Resources for Grief
At a grief event we recently co-sponsored, a participant asked for “resources about my kind of grief.” As a young widow raising teenagers, she was having trouble finding books and bereavement therapy sources that spoke specifically to the challenges she was facing. Resources for the bereaved are so ubiquitous, it is frequently exhausting to wade through the stacks of books and lists of therapies available. And many of us in need of those resources find that, amidst the copious offerings, none seem to address our particular needs.
For decades, most books on grief and loss each outlined one specific method for approaching mourning, detailing stages and suggesting tools to manage them. They presented grief as a uniform set of experiences and guided readers in the ways they “should” approach those experiences. Many grief circles functioned in a similar manner, with counselors presenting tips and tricks that ignored the unique nature of each individual grief.
Thankfully, all this is changing. In contemporary grief support, materials are now being addressed to specific losses, based on the relationship between the bereaved and the deceased (for example, parent and child or spouse and beloved) and sometimes on the nature of the death (by suicide or by long-term illness, for instance). In many cases, we find some level of comfort through connecting with others whose loss looks a bit like ours.

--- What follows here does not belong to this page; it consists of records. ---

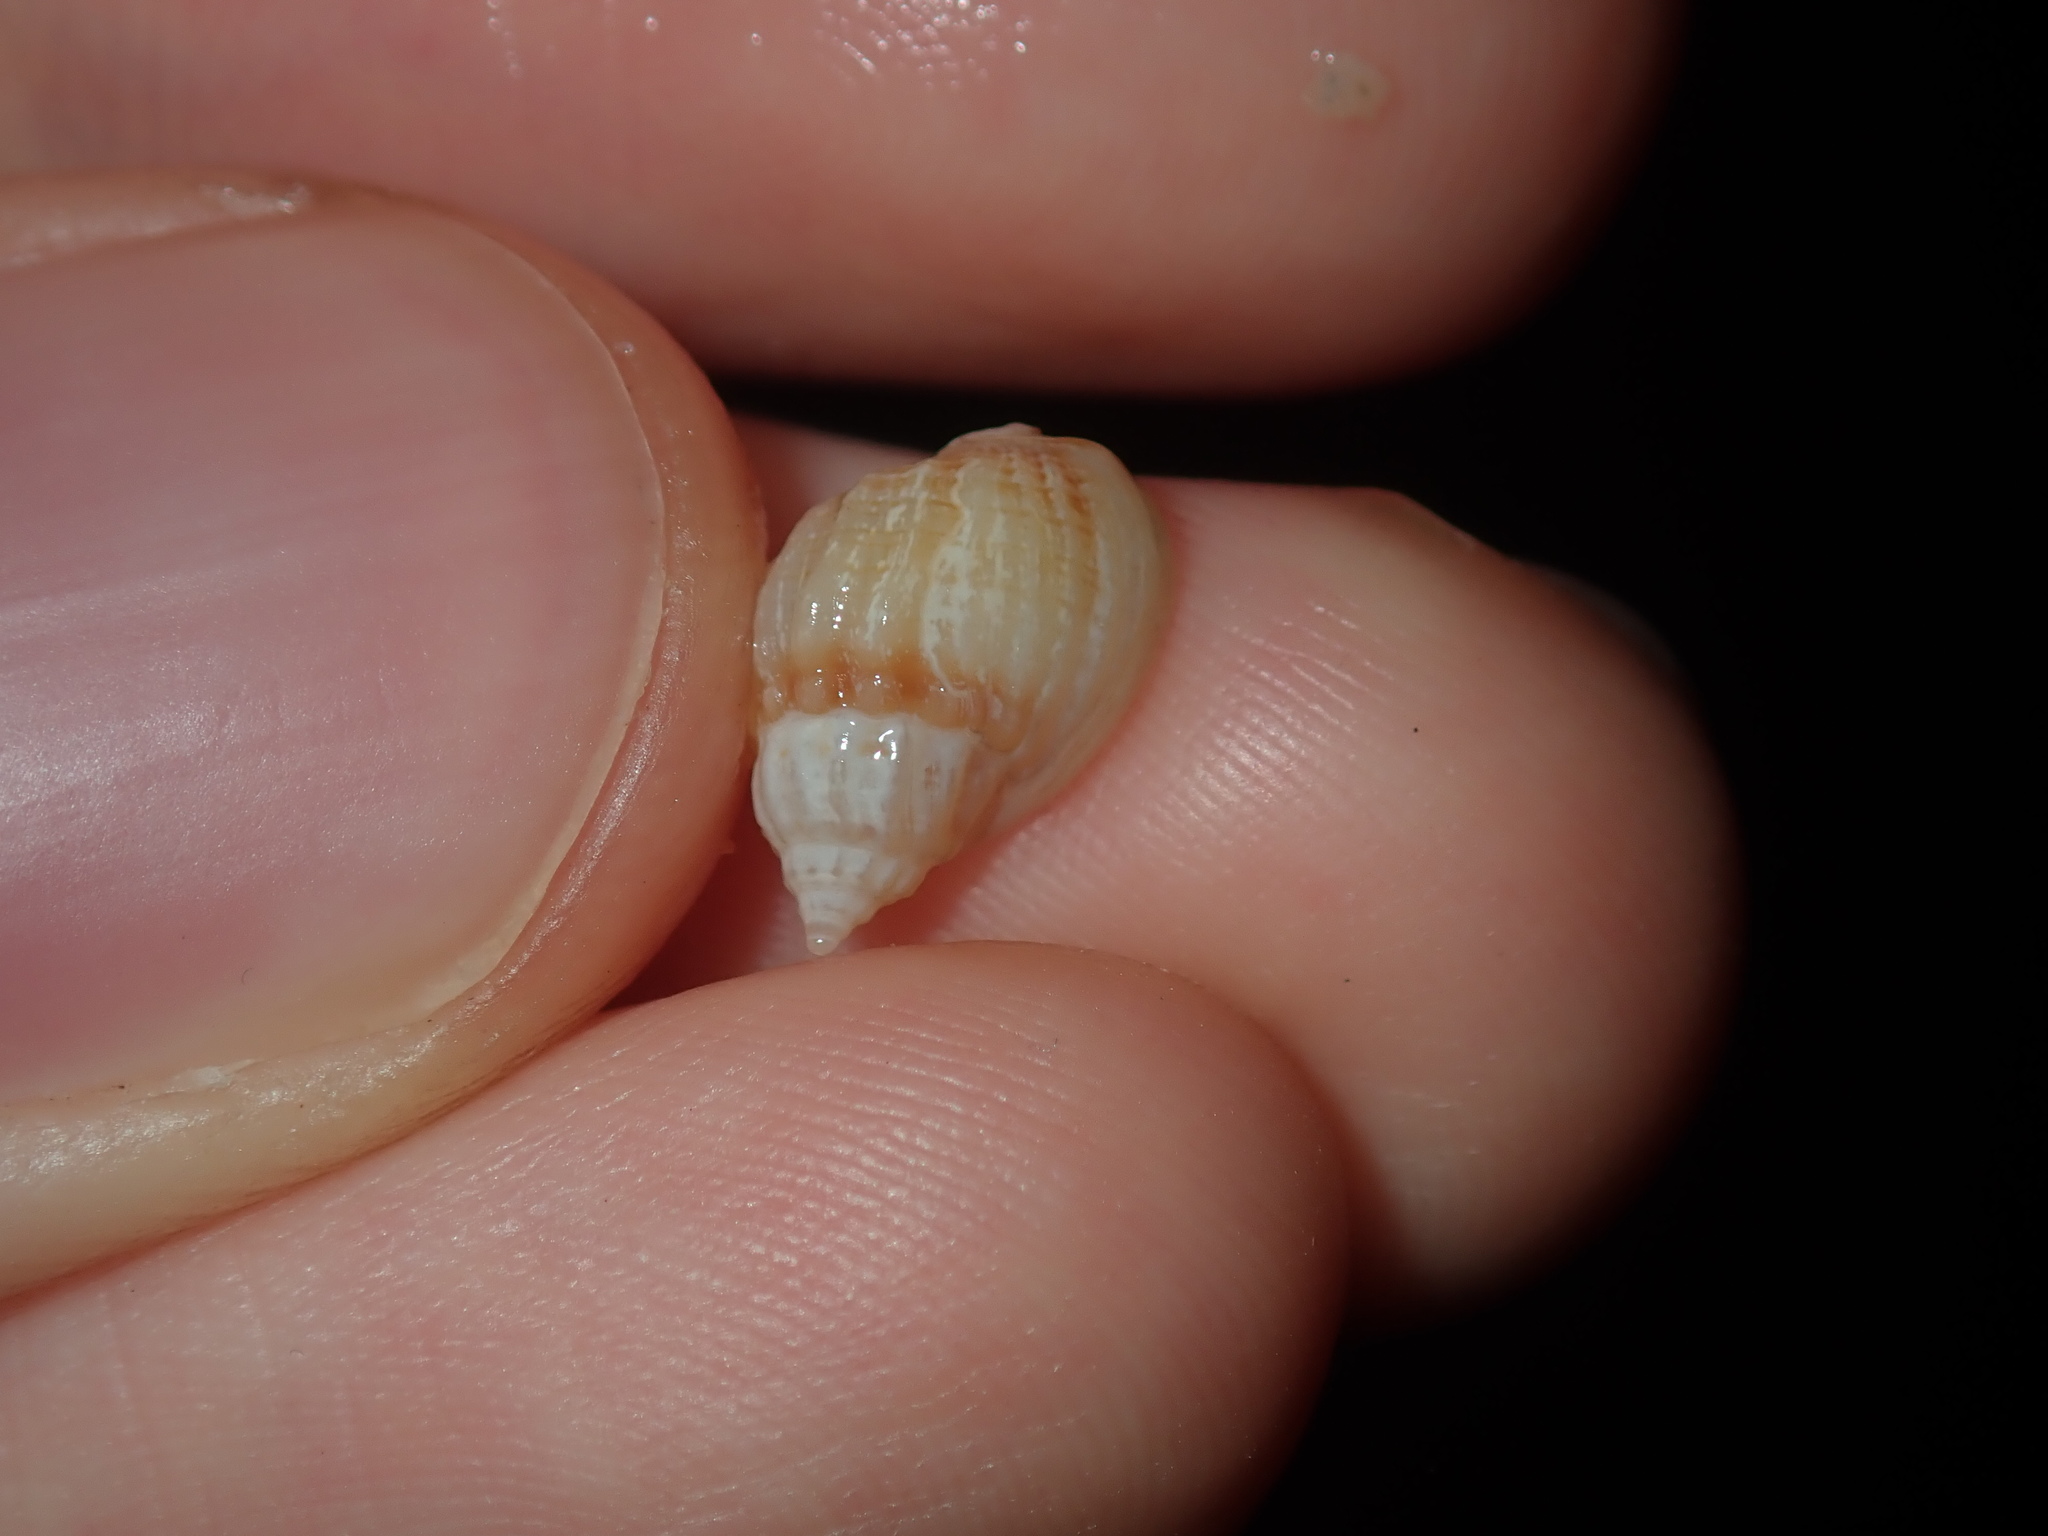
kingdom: Animalia
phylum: Mollusca
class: Gastropoda
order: Neogastropoda
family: Nassariidae
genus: Nassarius
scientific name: Nassarius jonasii
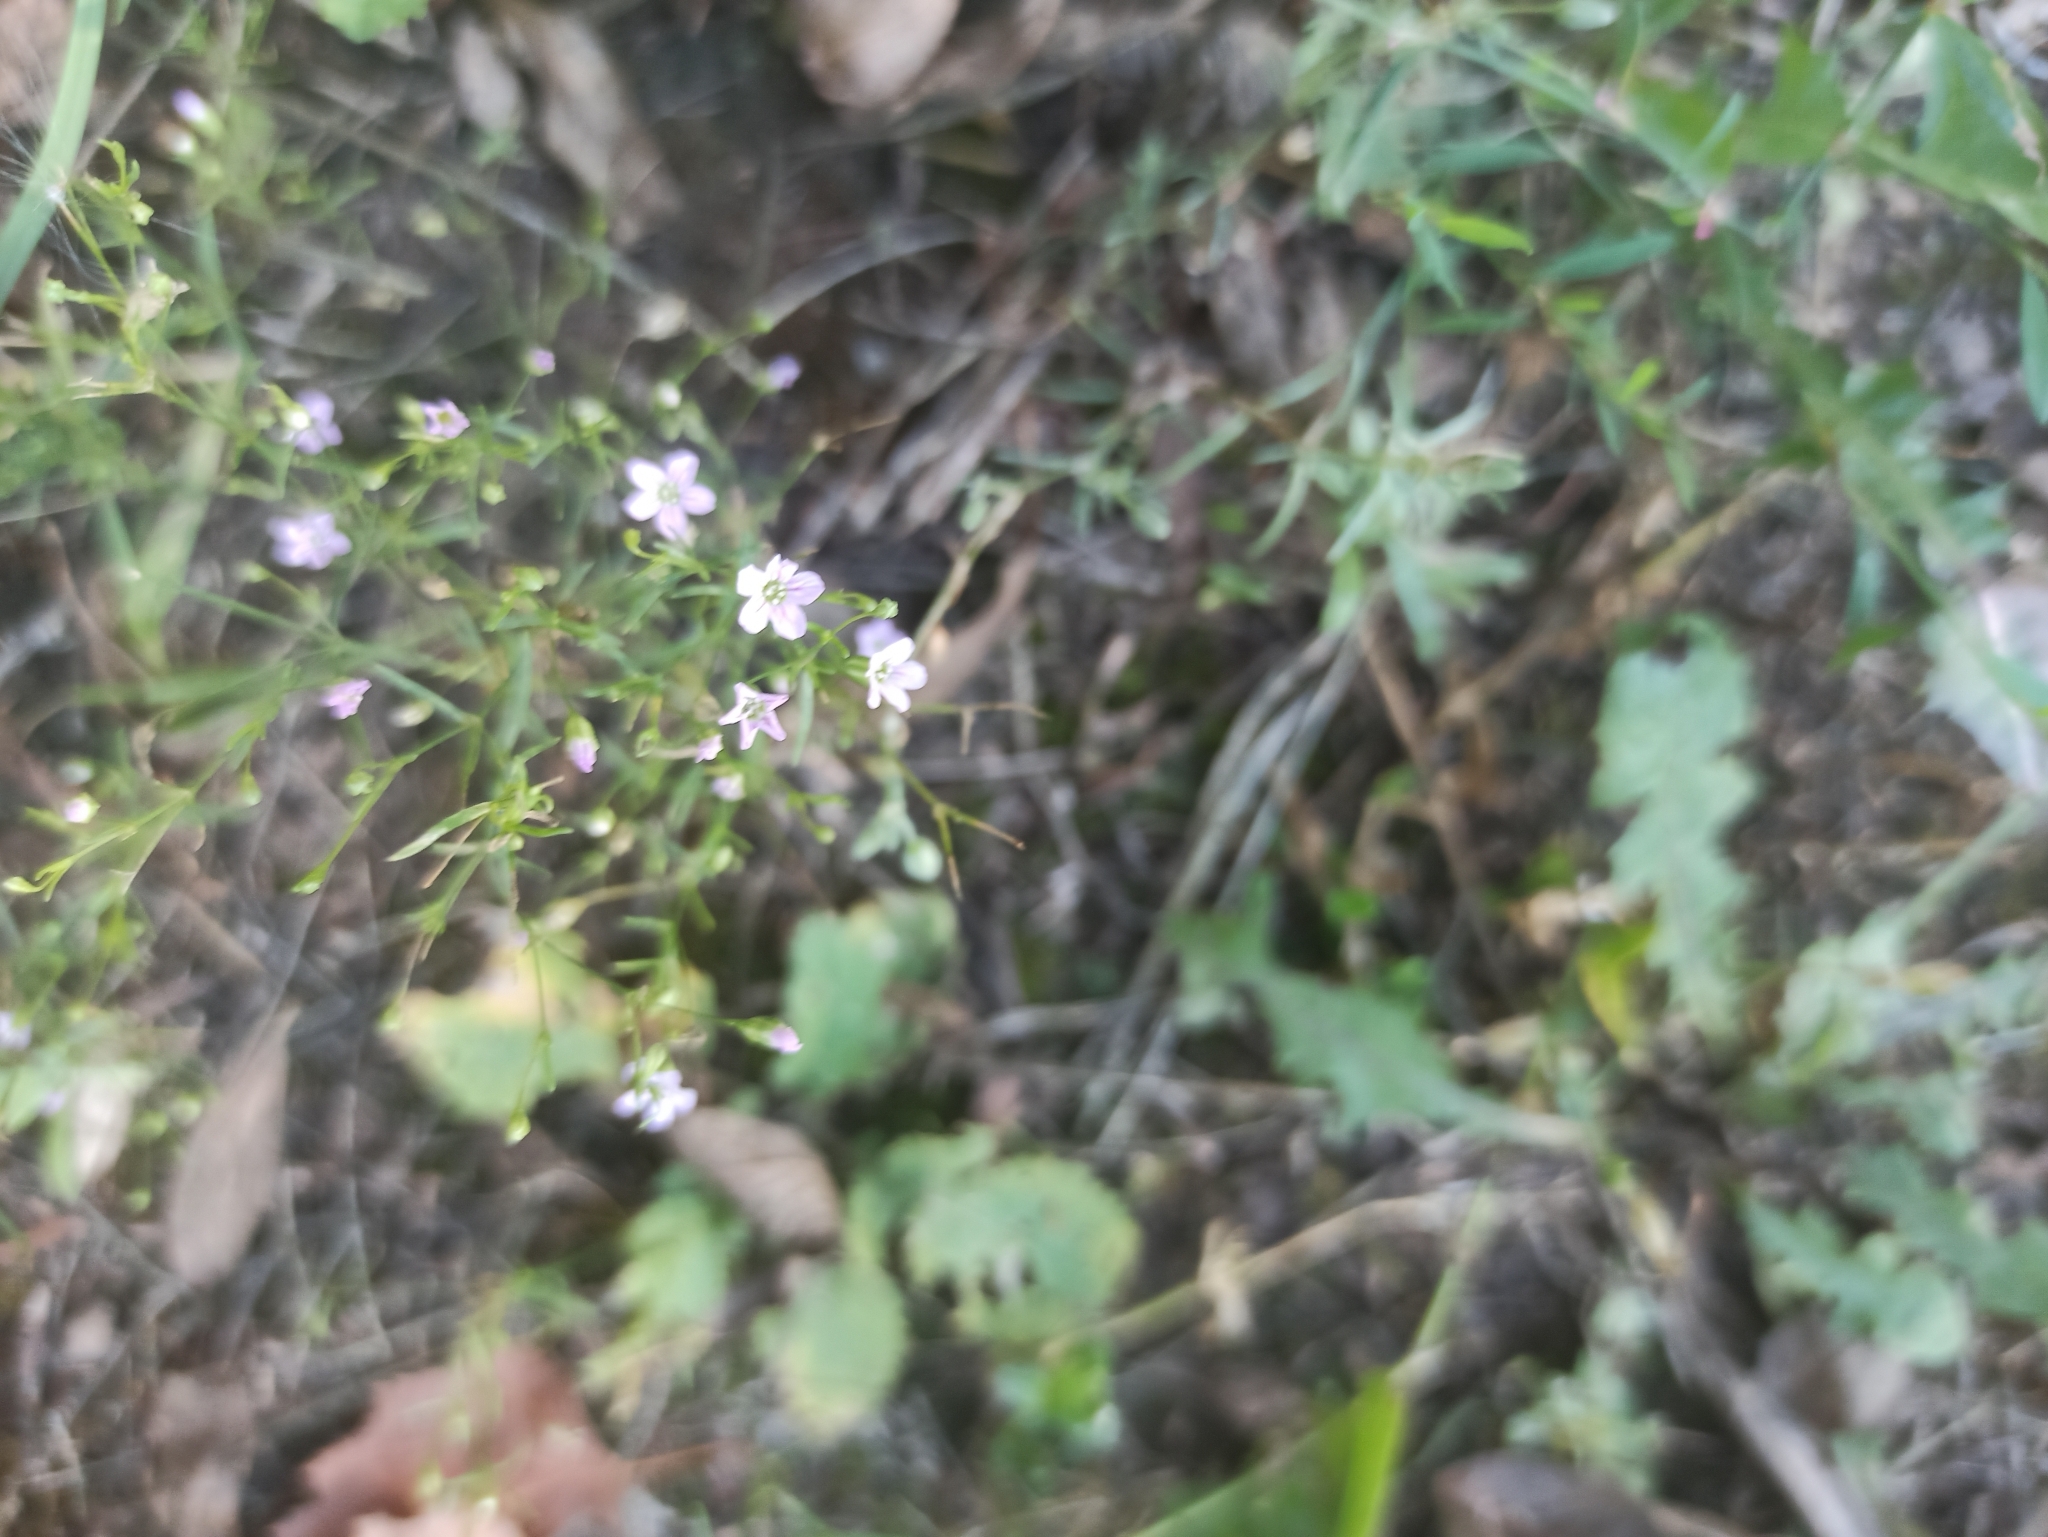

Another new movement in grief resources is toward supporting young adults who are experiencing significant losses. For folks in the early decades of adulthood, there has been woefully little specific grief support, exacerbating the isolation already caused by grief. This is a welcome trend, and we have two favorite leaders in this direction:
The Dinner Party, whose mission is “To transform life after loss from an isolating experience into one marked by community support, candid conversation, and forward movement using the age old practice of breaking bread.” Bereaved people in their 20s and 30s gather to eat dinner and share their stories. See https://www.thedinnerparty.org/ for more information
Hot Young Widows Club, is “the best crappy club you never wanted to join, and we'd like to keep it that way.” This is an online support group for people who have lost their life partner. It is not exclusively for young people, or even for women, but those are the folks who mostly find their way to this club. To learn more, visit: https://www.hotyoungwidowsclub.com/
Support groups -- in person or online -- are not for everyone. Each of us has one-of-a-kind needs based on our temperament, life circumstances, and ways of processing information and expressing emotions. Some of us are voracious readers, even in our grief; others may find themselves unable to focus long enough to read one paragraph. Podcasts become companions for many of us who feel alone as we grieve, while films fill a similar role for others. Grief counselors provide great help for some but little for others. Discerning what type of support we need amidst all that is available to us is rigorous work when we are not grieving a great loss. When we are, that task is almost entirely unmanageable.